Lock down

Survival this year will depend on seeing beyond the crisis mentality. Every smart plan for 2008 must have a fall-back option.

Colin Benjamin

Smart companies are going to prepare a two-track plan for their business for the rest of this year – a short-term plan for the rest of this financial year and a lock-down plan for the next financial year.

We have just seen gold go through $US1000, and it is likely to go further in the next month if George Bush is able to agree with Israel this week to reinstate Iran as the “evil empire” and McCain and his Dad’s Army team campaign for military expansion in the Middle East. 

We have seen the two Andrews story (see below) show both sides of the global realignment away from the Coalition of the Willing warrior economies to the emergence of the BRIC (Brazil, Russia, China and India) economies.

Andrew Scott at Centro is struggling to stay afloat past 15 February as the financial institutions go into free-fall beyond the US sub-prime and related collapse in retail property values, at the same time as Andrew Forrest shows that vision and longer term thinking about mining resources has made him one of Australia’s richest men.

While the media will be filled with the US soap opera until that race stops in November, the incoming Rudd/Swan/Tanner team will be hunting down any part of the outgoing administration’s forward estimates to find savings in excess of $15 billion in a desperate attempt to convince the RBA that we can continue to fly below the no-go line of 3% inflation.

The reality is that all central banks are going to pump funds into the American market in this presidential election year as hundreds of financial institutions change CEO – and scramble for survival as the credit crunch becomes a liquidity drought for many small and medium enterprises that face the same problems as Centro and Countrywide; a total inability to roll over their lines of credit.
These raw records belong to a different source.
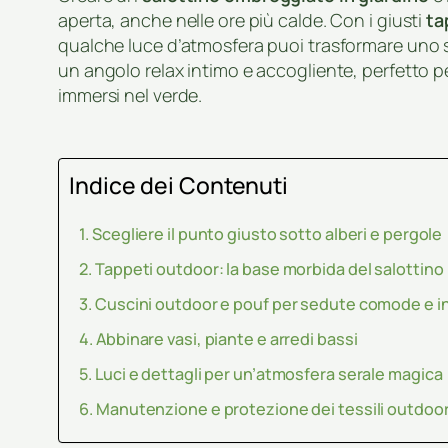
aperta, anche nelle ore più calde. Con i giusti
ta
qualche luce d’atmosfera puoi trasformare uno s
un angolo relax intimo e accogliente, perfetto 
immersi nel verde.
Indice dei Contenuti
Scegliere il punto giusto sotto alberi e pergole
Tappeti outdoor: la base morbida del salottino
Cuscini outdoor e pouf per sedute comode e in
Abbinare vasi, piante e arredi bassi
Luci e dettagli per un’atmosfera serale magica
Manutenzione e protezione dei tessili outdoo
This year has all the prospects of a disaster for companies that have invested their hopes on an expanding US and European economy. As a result, the rest of this financial year will represent a crisis of confidence for the lenders and corporate treasurers who have large numbers of staff living on high-risk prospects that require consistent household expenditures.

Consumer confidence levels from the Roy Morgan Values Segments survey show that there is a canyon-like gap between the affluential NEOs (new economic order) who believe that their bonus and returns from a few years of record growth will continue, and the lower income household sector and middle class who are already finding that real costs are going through the roof.
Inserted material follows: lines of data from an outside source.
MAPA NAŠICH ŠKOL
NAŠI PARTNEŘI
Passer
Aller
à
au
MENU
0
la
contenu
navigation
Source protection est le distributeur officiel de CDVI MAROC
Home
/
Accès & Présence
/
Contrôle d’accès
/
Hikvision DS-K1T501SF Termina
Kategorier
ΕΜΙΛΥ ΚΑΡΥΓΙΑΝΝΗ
The efforts of Tanner and Gillard to keep a lid on wages and salaries will come under massive pressure from a trade union movement that is beginning to see that its members are the real losers from the last few years while those who were on guaranteed incomes, AWAs and corporate executive payrolls have had the extra cash to buy new cars and take trips overseas.

In the next financial year opportunities emerge for any small business that can disaggregate the value chains of larger industries through the use of new technologies, software solutions and service contracts that enable downsizing and outsourcing of fixed staff costs.

There will be a shift to longer term strategies that have a return on investment below 12% but a consistently higher return on capital as price-earnings ratios get better with declining interest in equities and greater interest in bonds. Companies that can expand their trade contacts overseas and reduce their terms of trade will expand offshore rather than look to the domestic market for significant expansion.

The good news is there, however, for Australian companies that are making the most of our contacts in China and India (despite the best efforts of the cricket establishment) to extend long-term investments in service industries, technology transfers and in particular education and health-related services. As these countries dramatically increase their middle class they will look to mobile and committed staff to develop the range and quality of their domestic capabilities.

Those who can see beyond the crisis mentality have the best prospects of planning for a brighter future in 2009.